Adventures in Prediction Market Arbitrage


In this post I want to talk about my adventures in (trying) to arbitrage prediction markets, namely Polymarket and Kalshi.


To get started I had to write indexing logic to get all current open markets. This was easy enough, they both have APIs documented at at here and here . I used asyncio, aiohttp, and aiolimiter in python to write a simple indexer that stored both to separate json files. It was slightly more annoying for Kalshi because it has a cursor based pagination setup instead of an offset based one. This meant that I couldn’t just build my futures list and run gather, I had to sequentially keep iterating on the cursor. I also ended up doing batches of requests on Polymarket because I didn’t know how many pages to fetch, but this wasn’t a big deal either because I end up fetching everything in about 7 seconds.


So from here I needed to figure out what markets matched on each market, but I didn’t want to look for exact matches because I might miss markets that were actually the same thing but just worded differently. This is where I reached for the TfidfVectorizer from scikit-learn to embed the titles of the markets into the vector space defined by the term frequency-inverse document frequency matrices. Tf-IDF is the product of term frequency and inverse document frequency, where:


TF(t,d) = the number of times term t appears in document d/total number of terms in document d
IDF(t,D) = log(the total number of documents in the corpus D/number of documents that mention term t)

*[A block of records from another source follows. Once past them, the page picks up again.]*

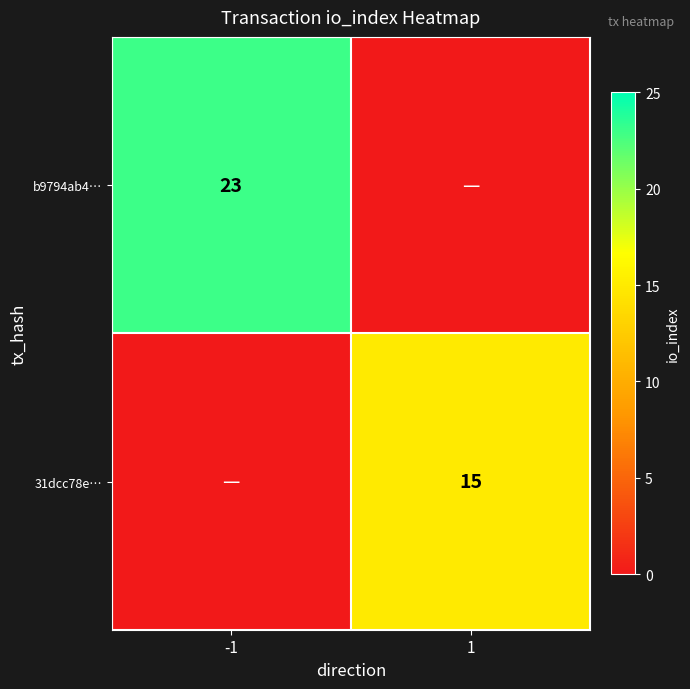

The value of 31dcc78e… at 1 is 15. True or false?

True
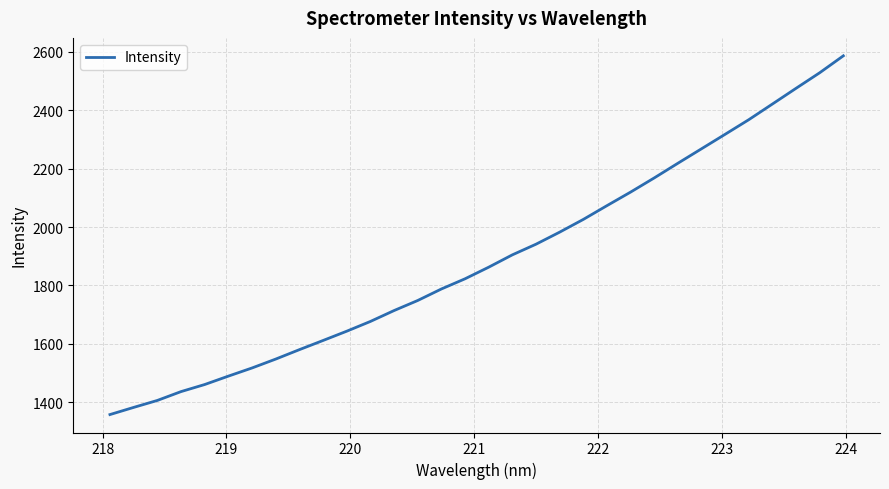

What is the smallest value displayed?

1357.9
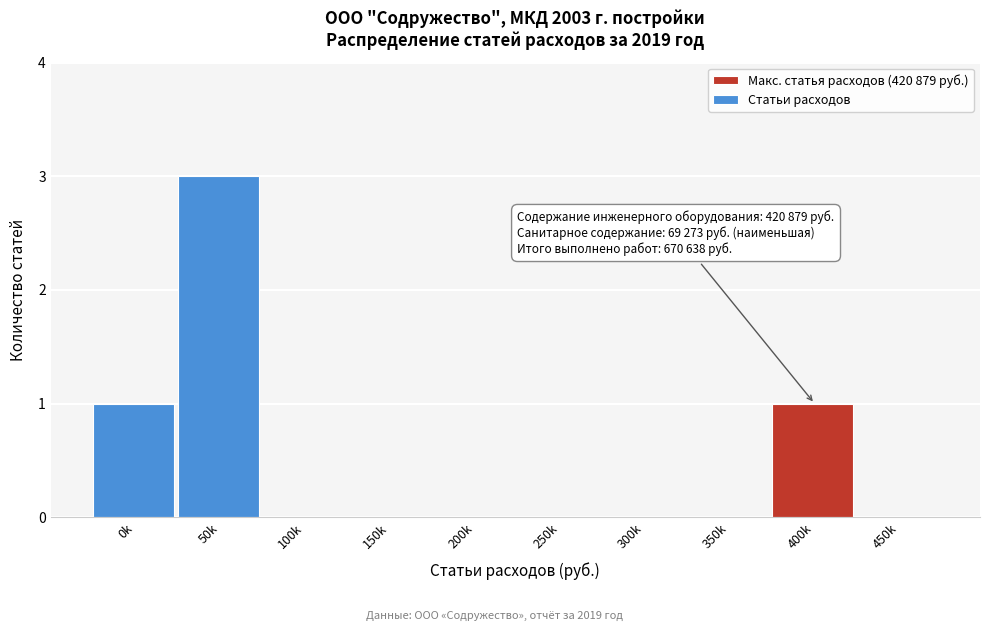

Reading left to right, what are all the values shown in this chart?

0k=1	50k=3	100k=0	150k=0	200k=0	250k=0	300k=0	350k=0	400k=1	450k=0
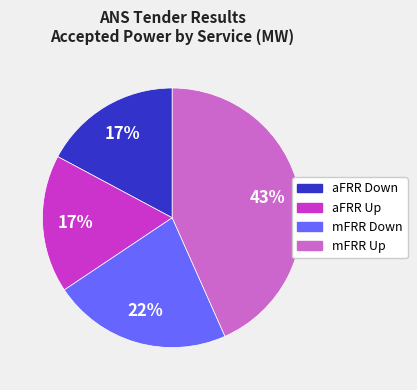

To the nearest percent, what percentage of the pie is aFRR Up?

17%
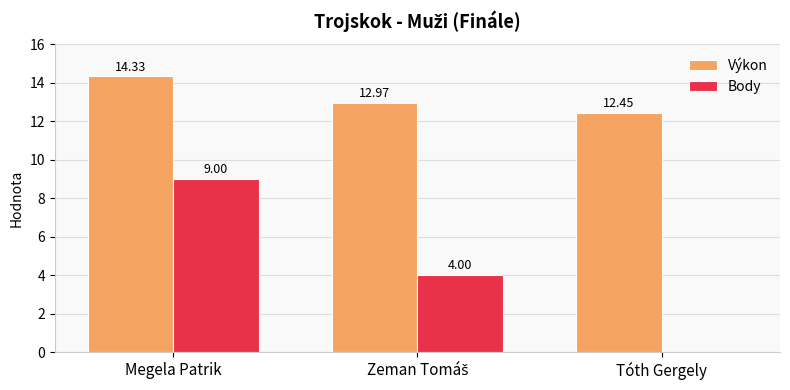

Which category has the highest value in the Body series?

Megela Patrik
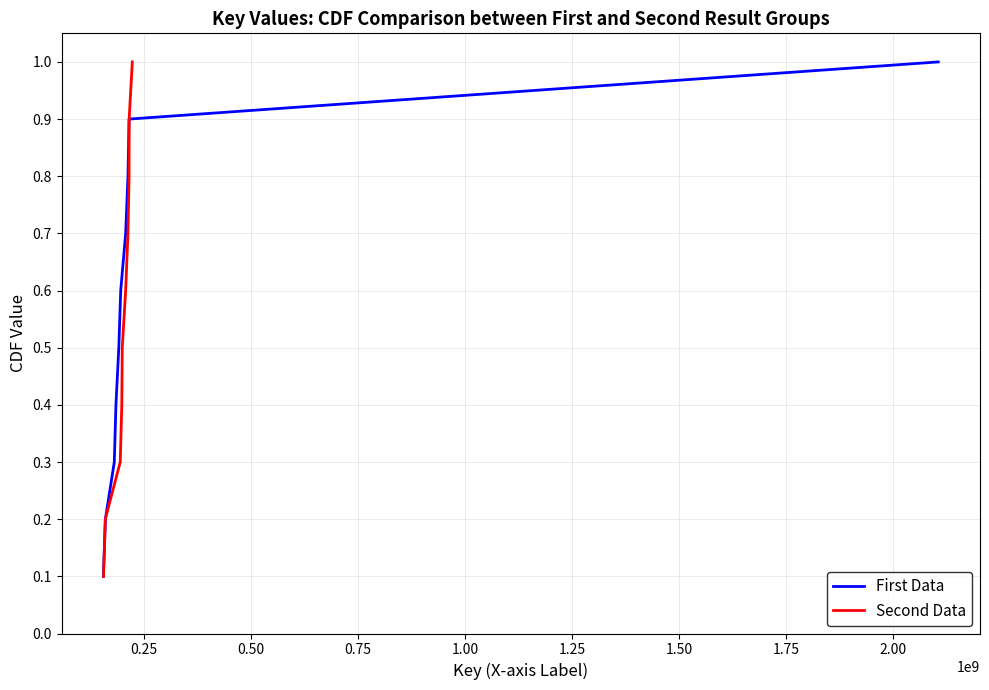

True or false: First Data and Second Data cross at least once.

False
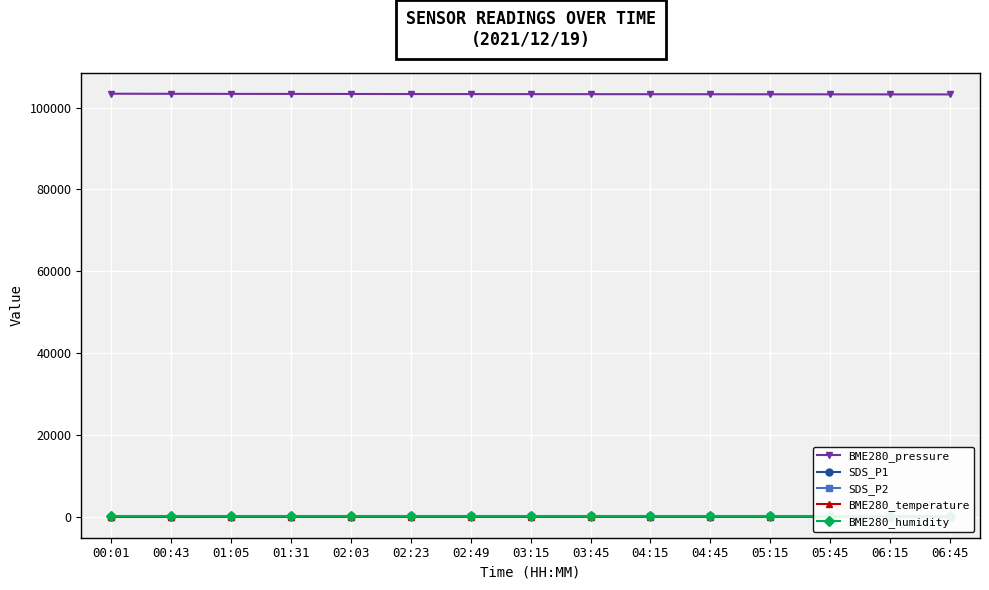

At which label is SDS_P1 closest to 44?

02:23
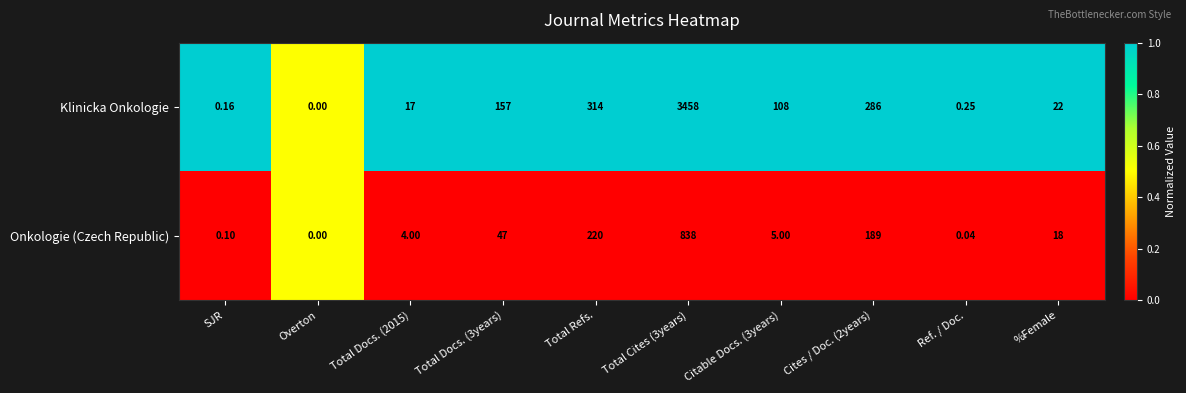

Rank the series at Total Docs. (3years) from highest to lowest value.

Klinicka Onkologie, Onkologie (Czech Republic)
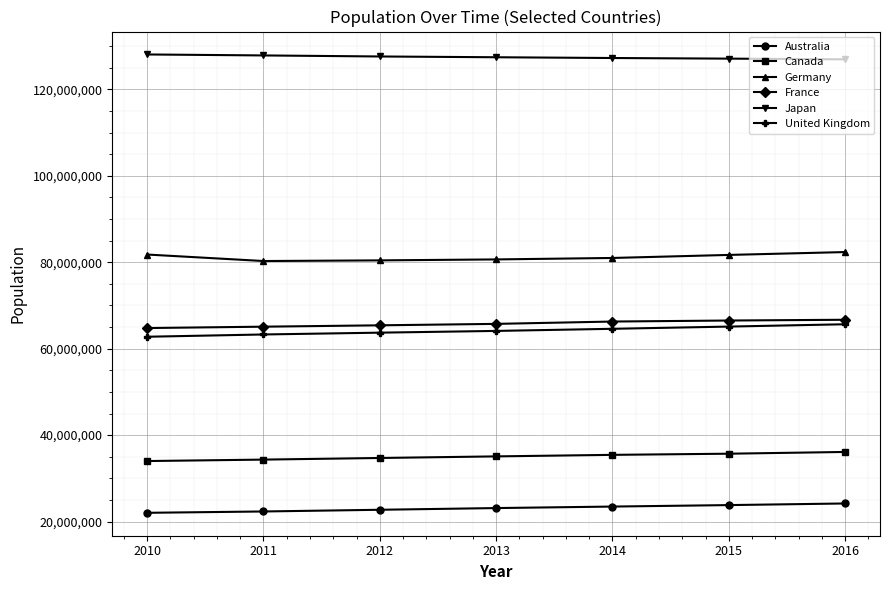

True or false: Australia and Japan cross at least once.

False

Note that d is an element of D, and the total number of d in D is often termed as N


So once the titles are all embedded into the vector space, I used pairwise cosine similarity and tried a few different similarity thresholds before dialing in on 0.8 as a threshold that has enough flexibility to allow for markets with somewhat different wording but not so much that it brings in a lot that are actually different markets because they end at different times. This does take a manual verification step because you still sometimes get markets like “Will Starlink get an FAA contract this year?” paired with “Will Starlink get an FAA contract before May?”. I found it easiest to assume the markets are the same and do the verification AFTER checking to see if there is an arbitrage.


Once I’d found similar markets, it was time to start comparing prices. To realize an arb, you have to take Yes on one market and No on another. The goal is to find markets where the price of Yes + No is less than 1, because then you end up with a guaranteed profit on expiry. Here’s the catch though, you have to add fees per share in too. Polymarket has no trading fees, but Kalshi does as documented here. What you find is:


fees = round up(0.07 x C x P x (1-P))
P = the price of a contract in dollars (50 cents is 0.5)
C = the number of contracts being traded
round up = rounds to the next cent


The plot of fees ends up looking like:
Fee plot for Kalshi contracts


Ultimately, whenever I found what appeared to be an arb there were very small arbs with very little liquidity available to trade it at market and I found the idea of checking this and manually checking for liquidity and putting on the arb to be not worth my time. Were I to continue with this, I would start placing orders where it would actually be worth it and buying the other leg when I got filled. At the moment, I don’t really want to deal with their orderbook api or automating this so I won’t be continuing. Maybe one day I will, but that day is not today. I’d also need to figure out a way to filter out markets that aren’t actually the same, which would need to go beyond their titles down to their rules for settlement. If not for that, I might actually tackle this right now.